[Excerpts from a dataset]
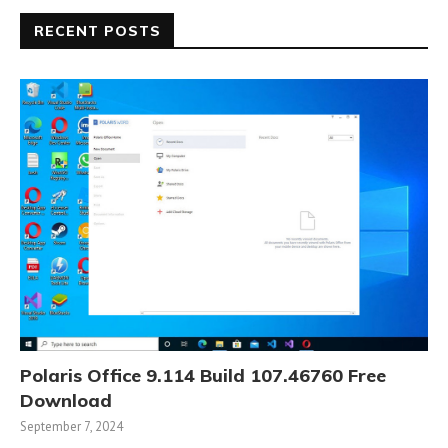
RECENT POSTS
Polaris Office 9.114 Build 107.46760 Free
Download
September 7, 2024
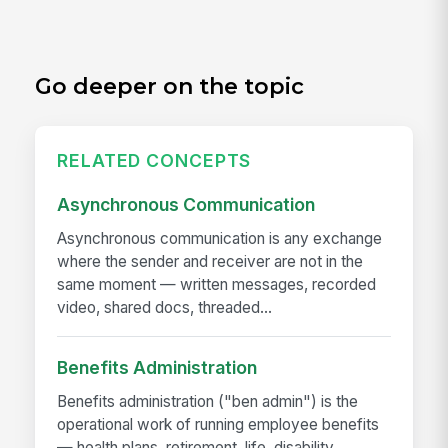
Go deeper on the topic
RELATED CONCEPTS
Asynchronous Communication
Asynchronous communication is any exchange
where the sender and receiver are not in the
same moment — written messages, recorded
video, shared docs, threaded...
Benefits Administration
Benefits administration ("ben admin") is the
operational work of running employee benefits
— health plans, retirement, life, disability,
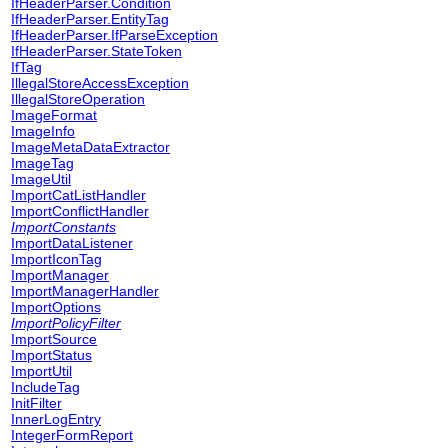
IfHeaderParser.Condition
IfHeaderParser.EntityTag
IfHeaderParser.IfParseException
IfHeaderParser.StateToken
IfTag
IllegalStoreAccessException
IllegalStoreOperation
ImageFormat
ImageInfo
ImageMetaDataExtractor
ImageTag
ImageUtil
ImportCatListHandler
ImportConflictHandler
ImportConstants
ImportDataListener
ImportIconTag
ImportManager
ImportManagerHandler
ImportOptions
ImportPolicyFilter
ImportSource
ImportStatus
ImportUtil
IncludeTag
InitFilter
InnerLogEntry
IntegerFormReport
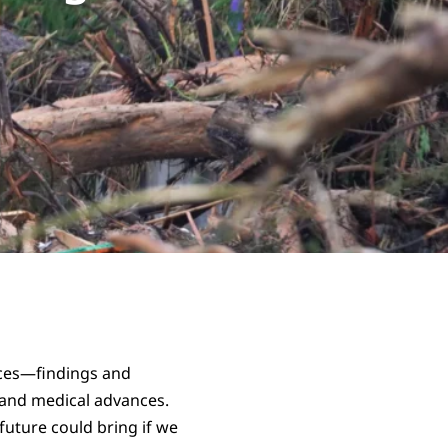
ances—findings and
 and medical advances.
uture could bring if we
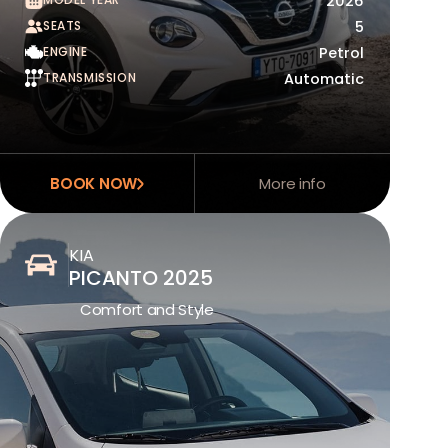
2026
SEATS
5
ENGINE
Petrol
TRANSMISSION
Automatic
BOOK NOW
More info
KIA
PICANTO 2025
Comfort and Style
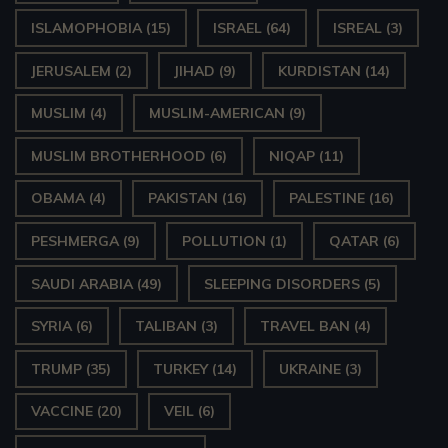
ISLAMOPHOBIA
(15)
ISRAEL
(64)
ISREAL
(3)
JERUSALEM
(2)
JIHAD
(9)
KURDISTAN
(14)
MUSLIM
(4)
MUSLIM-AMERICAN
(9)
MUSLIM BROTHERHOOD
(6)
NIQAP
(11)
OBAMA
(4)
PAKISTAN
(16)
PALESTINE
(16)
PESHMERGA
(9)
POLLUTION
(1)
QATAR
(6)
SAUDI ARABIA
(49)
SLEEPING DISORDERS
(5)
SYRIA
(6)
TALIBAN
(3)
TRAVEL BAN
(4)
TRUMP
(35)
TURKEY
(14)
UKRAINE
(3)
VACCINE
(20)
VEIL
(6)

• [TASK ITEM]:
Repeat all of the records above with "Petrol" replaced by "Diesel" and nothing else altered. Omit the pictures.

• [FINISHED EXERCISE]:
RECENT POSTS
Polaris Office 9.114 Build 107.46760 Free
Download
September 7, 2024
Go deeper on the topic
RELATED CONCEPTS
Asynchronous Communication
Asynchronous communication is any exchange
where the sender and receiver are not in the
same moment — written messages, recorded
video, shared docs, threaded...
Benefits Administration
Benefits administration ("ben admin") is the
operational work of running employee benefits
— health plans, retirement, life, disability,
IfHeaderParser.Condition
IfHeaderParser.EntityTag
IfHeaderParser.IfParseException
IfHeaderParser.StateToken
IfTag
IllegalStoreAccessException
IllegalStoreOperation
ImageFormat
ImageInfo
ImageMetaDataExtractor
ImageTag
ImageUtil
ImportCatListHandler
ImportConflictHandler
ImportConstants
ImportDataListener
ImportIconTag
ImportManager
ImportManagerHandler
ImportOptions
ImportPolicyFilter
ImportSource
ImportStatus
ImportUtil
IncludeTag
InitFilter
InnerLogEntry
IntegerFormReport
ances—findings and
 and medical advances.
uture could bring if we
2026
SEATS
5
ENGINE
Diesel
TRANSMISSION
Automatic
BOOK NOW
More info
KIA
PICANTO 2025
Comfort and Style
ISLAMOPHOBIA
(15)
ISRAEL
(64)
ISREAL
(3)
JERUSALEM
(2)
JIHAD
(9)
KURDISTAN
(14)
MUSLIM
(4)
MUSLIM-AMERICAN
(9)
MUSLIM BROTHERHOOD
(6)
NIQAP
(11)
OBAMA
(4)
PAKISTAN
(16)
PALESTINE
(16)
PESHMERGA
(9)
POLLUTION
(1)
QATAR
(6)
SAUDI ARABIA
(49)
SLEEPING DISORDERS
(5)
SYRIA
(6)
TALIBAN
(3)
TRAVEL BAN
(4)
TRUMP
(35)
TURKEY
(14)
UKRAINE
(3)
VACCINE
(20)
VEIL
(6)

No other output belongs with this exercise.